# Paging all tall Merckx lovers: 2x Telekom frames on ebay



## kjmunc (Sep 19, 2005)

Looks like someone in Germany has posted both 62cm and 59cm Corsa Extra/SLX frames in Telekom livery. Apparently both are NOS as well. 

I'd love to say that I had already clicked the BIN button since I've always wanted a Telekom bike, but IMHO those prices are insane for an SLX frame. Especially considering actual team-issued MXL frames with provenance have sold for less. I suppose value is all relative so maybe someone thinks it's worth it. 

http://cgi.ebay.com/classic-Eddy-Me...trkparms=65:12|66:2|39:1|72:1205|293:1|294:50 

http://cgi.ebay.com/classic-Eddy-Me...trkparms=65:12|66:2|39:1|72:1205|293:1|294:50

p.s., there's actually a 3rd Corsa Extra listed by another seller for $1799. WTF?! The last few have sold for ~$500 for used frames and there was one NOS for $1000. Am I missing something or when did Corsa Extra's leapfrog all other Merckx's on the value/collectability scale?
═══
> **INSTRUCTIONS**:
1. Answer each question from the Telekom frames post.
(a) What two frame sizes has the seller in Germany listed?
(b) What price has the other seller set for the third Corsa Extra?
(c) What did the one NOS Corsa Extra sell for?
2. List every dollar amount given in the Telekom frames post.
═══
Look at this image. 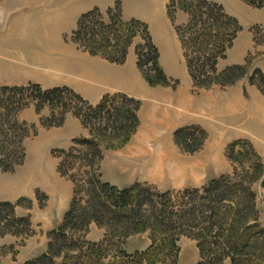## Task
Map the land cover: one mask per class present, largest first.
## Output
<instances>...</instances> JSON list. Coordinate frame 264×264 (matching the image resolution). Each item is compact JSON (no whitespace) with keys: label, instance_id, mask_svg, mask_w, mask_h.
<instances>
[{"label":"trees","instance_id":"trees-1","mask_svg":"<svg viewBox=\"0 0 264 264\" xmlns=\"http://www.w3.org/2000/svg\"><path fill=\"white\" fill-rule=\"evenodd\" d=\"M244 1L264 8V0ZM179 9L189 14L188 22L176 29L193 86H228L245 77L250 62L218 70L219 61L227 56L243 29L239 19L213 0H169L171 19ZM107 14L105 18L99 8L83 14L73 31V40L86 45L93 54L122 64L133 41L142 35L144 42L136 47L138 67L150 85H169L170 77L160 64V51L149 26L138 19L124 21L119 2ZM256 75L264 81V74L256 69L250 76L252 83ZM36 99H40L35 103L38 111L48 106L51 112L42 121L47 127L62 126L65 115L72 112L86 127L117 134L125 143L139 126L141 102L127 94H107L91 105L65 86L43 89L37 83L0 85L2 172H13L25 162V140L34 127L21 118V113ZM176 135L181 144L189 140L200 143L207 136L200 127L180 129ZM227 155L242 169L235 167L232 175L223 174L200 189L161 192L140 183L121 189L102 181V174L97 173L104 158L100 142L93 138L74 140L73 147L59 150L58 172L74 182L75 161L86 160L85 166L92 169L94 176L93 185L82 193L81 200L72 196L62 223L48 233L47 251L24 264H178L179 241L184 235L197 242L200 259L196 264H264V224L253 188L260 182L264 190V161L245 139L231 142ZM85 188L77 189L86 191ZM35 195L41 201L47 198L39 190ZM24 205L31 209L33 200L22 197L16 202H0V238L12 235L24 241L34 234L31 215L17 213V207ZM92 223L105 229L99 242L87 240ZM147 231L152 244L146 251L128 253L122 248L129 237Z\"/></svg>","mask_w":264,"mask_h":264},{"label":"rangeland","instance_id":"rangeland-1","mask_svg":"<svg viewBox=\"0 0 264 264\" xmlns=\"http://www.w3.org/2000/svg\"><path fill=\"white\" fill-rule=\"evenodd\" d=\"M32 1L20 0L18 3L16 0H0V85L24 86L37 83L43 89L65 86L84 97L91 105L99 103L107 94L123 93L107 92L101 96V92L99 101L91 96L93 94L87 83V79L91 77L87 76V58L98 60L96 58L104 57L93 54L86 45L72 38L79 19L85 13L73 24H68L69 17L70 23L72 22V13H62L63 24H24L20 13H26L27 5ZM58 1H61L63 6L69 2L56 0ZM127 1H117L123 20L138 19L124 17L125 9H130L131 12L134 10L127 4L124 6ZM222 1L231 5L230 9L227 8L228 12L237 10L239 13L243 33L228 50L227 56L219 61L218 70L223 72L233 65L246 66L247 62L251 65L247 75L235 84H215L209 88L192 87L184 65L183 74L170 77L169 85H150L141 71L142 82H147L153 88L158 87V91L164 94L170 91L180 94L188 86L190 102L187 101V106L181 100L154 101L150 96H145L142 100L141 97L124 92L123 94L141 102L138 111L139 126L125 143L121 142L122 138L116 137L117 134L100 132L101 130L95 132V127H86L82 119L72 112L65 115L62 126H44L42 121L50 116L51 112L48 106L38 111L35 103L40 99L31 102L33 104L21 113V118L33 126L34 130L25 140L27 155L24 164L13 172L0 171V202H16L22 197L31 198L33 207L30 209L25 205L19 206L17 213L20 216L31 215L34 234L24 241L12 235L0 238V264H24L27 260L45 253L49 243L48 233L56 230L62 223L72 196L81 200L84 196L82 193L92 187L94 176L92 169L85 166L86 160L75 161L74 171L77 176H74V182L58 172L61 160L57 157L59 150L73 147L76 139L93 138L100 142L104 158L97 173L102 174V181L117 185L121 189L136 183L161 192L183 193L186 190L200 189L223 174L232 175L235 167L242 169L227 155L229 144L237 139L251 142L264 161V81L258 75L255 76L254 83L250 80L256 69L264 74V8L249 4L252 9L248 10L251 12H244L236 4L248 5L246 1ZM134 2L135 0H131L128 3L133 5ZM37 5L46 6L43 0ZM115 6L116 4L110 8ZM109 9H100L105 18H108ZM139 17L142 20H138L145 22L150 28L154 43L159 48L160 64L163 67L160 47L175 53L174 43H181L176 28L188 22L189 14L179 9L174 19L167 15L171 24H157L158 26L150 24L143 15ZM255 27H258L256 33L253 31ZM43 30L46 34L36 36V32ZM169 34L172 35L173 42H170ZM133 42V45L143 43V36L136 37ZM164 43H167V47L162 46ZM178 56L179 61L185 64L183 47L181 55ZM147 70L153 75L152 71ZM191 101L194 104L192 106ZM189 127L202 128L207 134L205 140L200 143L189 140L187 144H181L176 138V133ZM119 135L124 136V133ZM80 186L86 187L87 190L77 189ZM253 188L258 195L260 220L264 224V190L260 182ZM37 190L47 196L45 201L37 199ZM104 230L92 223L87 240L99 242L104 237ZM151 244V233L147 231L129 237L122 248L128 253L142 252ZM179 246L178 264L199 262V250L195 240L184 235L180 238ZM170 260L169 256L168 262Z\"/></svg>","mask_w":264,"mask_h":264},{"label":"crops","instance_id":"crops-1","mask_svg":"<svg viewBox=\"0 0 264 264\" xmlns=\"http://www.w3.org/2000/svg\"><path fill=\"white\" fill-rule=\"evenodd\" d=\"M16 1L20 3L19 2L20 0H16ZM117 1L120 0H69L68 5L63 6L61 4V1L56 2V0L54 1L43 0V3H45L46 6H38L37 4L38 2H40V0H33L32 2H30L29 5H27L28 10L26 11V13H20L21 14L20 17L24 19L25 21L24 24H63L61 23V21H63L62 13H72L73 15L72 22L70 23L71 19L69 16H67L66 19H68L69 17L68 24H73L75 21H77L78 17L81 16L83 13H86L94 8H99L102 11H106L110 7H113L117 3ZM129 1L131 0H128L127 3H124V6H126L127 4L129 7H131L134 10L133 12H131L130 9L124 10V17L126 19L129 18L141 19L139 16L143 15L147 18L146 20H148L150 24H156V25L171 24L169 18L167 17L168 15L167 5L169 0H143V1L135 0L133 5L129 4L128 3ZM213 1H217L219 3L221 2V4L224 5L226 10L227 8L230 9L231 5L224 3L222 0H213ZM230 1L234 2L236 0H230ZM235 3L232 4L235 5ZM236 5L239 8H241L244 12H251L248 10V9H252L249 6V4L247 5V4L237 3ZM233 8L234 10H236L235 7ZM228 13L237 17L241 23V17L237 12V10L234 12L232 11V13L230 12ZM241 33H243V31L239 33L236 40H238L241 37L240 36ZM40 34H46V32L44 30L36 32V36ZM168 38L170 42H173V38L171 34H169ZM137 45L138 43H136V45L133 44L131 45L129 49L127 61L124 64L112 63L104 58H96L98 60H95L93 57L87 58V65H88L87 76H91L87 79L89 81V82L87 81V83H88V87L91 88V94H93L91 96L96 97L97 100L99 101L101 99V97L99 96L101 92L103 93L102 95L101 94L100 95L103 96L107 92L114 93L121 91L123 93L124 92L129 93L130 95H134L136 97H141L142 100L145 99V96H150V98H152L154 101L161 99H165L169 101L181 100L183 101L184 104L188 106L189 104L188 102H190L188 101V99H190L191 97L188 86L187 88L185 87L184 91L180 92V94H174L173 91L164 94L161 91H158L159 89L158 87L153 88L147 82L144 83L142 82L143 81L141 79L142 72L137 65L138 62V57L136 53ZM158 46L160 47L161 45ZM162 46L167 47V43H164ZM160 49H161V63L165 68V71L169 77L181 76V74H183L185 66H186V70H188L187 63L183 64L181 63V61H179L178 54L181 55V51H182L181 43L177 45L174 43V49H175L174 54L165 50L162 47H160ZM179 49H180V53H179ZM188 75L190 77L189 71H188ZM114 80H116L117 82L114 83L113 82ZM191 82L193 87L192 79ZM78 90L80 92L82 91V89L79 88ZM178 96L180 97L178 98ZM255 99L257 101L259 100L258 97H255ZM192 105L194 104L191 101V106ZM198 122H202V121H198Z\"/></svg>","mask_w":264,"mask_h":264}]
</instances>
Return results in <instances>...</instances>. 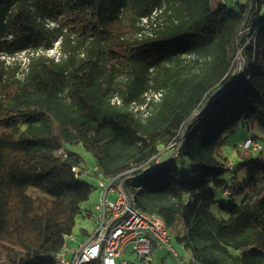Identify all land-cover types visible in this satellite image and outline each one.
<instances>
[{
    "label": "trees",
    "instance_id": "obj_1",
    "mask_svg": "<svg viewBox=\"0 0 264 264\" xmlns=\"http://www.w3.org/2000/svg\"><path fill=\"white\" fill-rule=\"evenodd\" d=\"M263 5L0 0V264H58L96 190L77 146L87 175L183 224L189 264H264V162L212 212L214 188L235 191L225 136L264 128Z\"/></svg>",
    "mask_w": 264,
    "mask_h": 264
},
{
    "label": "rangeland",
    "instance_id": "obj_2",
    "mask_svg": "<svg viewBox=\"0 0 264 264\" xmlns=\"http://www.w3.org/2000/svg\"><path fill=\"white\" fill-rule=\"evenodd\" d=\"M248 1L249 0H212V7L216 10L218 5L225 4L231 9L239 11L240 6L246 5ZM261 14H264V5ZM50 54H54L53 51H51ZM7 60L10 62L17 61L23 65L28 61L25 53L19 54L15 58H7ZM236 60L239 61L238 58ZM237 63L238 66L235 68V73L239 72V62ZM253 137L258 138L257 143L254 144L261 146L262 149L254 150L252 148L248 150L245 148L250 146L247 140ZM254 144L252 143L251 145L253 146ZM71 150L81 154L85 158V172L87 173L88 171V173L91 172L93 174L96 165L92 153L88 152L83 146L71 147ZM220 154L226 157L229 161V170L226 173L224 180L231 185H235V191H233L234 193L232 197H226L221 189L214 188L216 204L213 205L212 212L221 219H228V214L221 211L220 203H234L237 205L242 203L244 198L243 189L250 178L252 170L257 165L256 161L264 162V128L248 122L244 127L229 133L225 136L224 143L220 147ZM246 159H251L254 163L252 165H243ZM86 173L81 176V180L90 183L96 188V190L89 201L84 204V211L77 220L74 234L72 237L68 238V246L65 249L68 253V258L72 257V250L76 249L81 241V229H87L91 232L96 227V219L100 215L97 210V205L101 203L104 196L101 181H104L107 184V181L97 180ZM86 211L90 212V216L87 215ZM169 233L175 249L180 254L189 255V252L184 250L177 241V239L184 234L183 224L180 222L175 227L170 228ZM72 238L75 240L72 241ZM117 261L120 264L121 260L118 259ZM122 261H125L126 264H186L181 263L169 249L165 248L159 250L156 247L153 249L151 260H149L141 257L138 253L133 252L132 246H129L122 257Z\"/></svg>",
    "mask_w": 264,
    "mask_h": 264
},
{
    "label": "built area",
    "instance_id": "obj_3",
    "mask_svg": "<svg viewBox=\"0 0 264 264\" xmlns=\"http://www.w3.org/2000/svg\"><path fill=\"white\" fill-rule=\"evenodd\" d=\"M254 146L261 149L259 145ZM101 187L104 196L99 204L100 218L93 234L71 258L64 251L59 253L56 257L58 264H119L118 259L120 264H126L122 257L129 246L133 252L149 260L154 247L159 250L167 248L179 257L162 217L142 212L134 195L122 182L114 179L106 184L102 181ZM110 195L115 198L109 199Z\"/></svg>",
    "mask_w": 264,
    "mask_h": 264
},
{
    "label": "crops",
    "instance_id": "obj_4",
    "mask_svg": "<svg viewBox=\"0 0 264 264\" xmlns=\"http://www.w3.org/2000/svg\"><path fill=\"white\" fill-rule=\"evenodd\" d=\"M103 192H104V189H103ZM114 199V196L113 195H110L109 196V199ZM97 210L99 211V213H100V210H99V204L97 205ZM87 212V215L88 216H90V212H88V211H86ZM99 218H100V215L98 216V218L96 219V226H97V223H98V221H99ZM96 228V227H95ZM95 228L93 229V231H88L87 229H81V241H80V243H79V245H78V247L76 248V249H74V250H72V252H71V255L73 256V254H74V252L75 251H77V249L82 245V244H84L87 240H88V238L93 234V232H94V230H95ZM75 239L74 238H72V241H74ZM175 248V247H174ZM183 248V247H182ZM184 249V248H183ZM64 252H65V254H66V256L68 257V253H67V251L66 250H64ZM178 252V251H177ZM178 254H179V258H178V260H180V262L181 263H186V264H189V261H190V259H191V254L189 253V255H185V254H180L179 252H178Z\"/></svg>",
    "mask_w": 264,
    "mask_h": 264
}]
</instances>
═══
> **RESULTS FOR EACH TASK**:
1.
(a) 62cm and 59cm
(b) $1799
(c) $1000

2. $1799, ~$500, $1000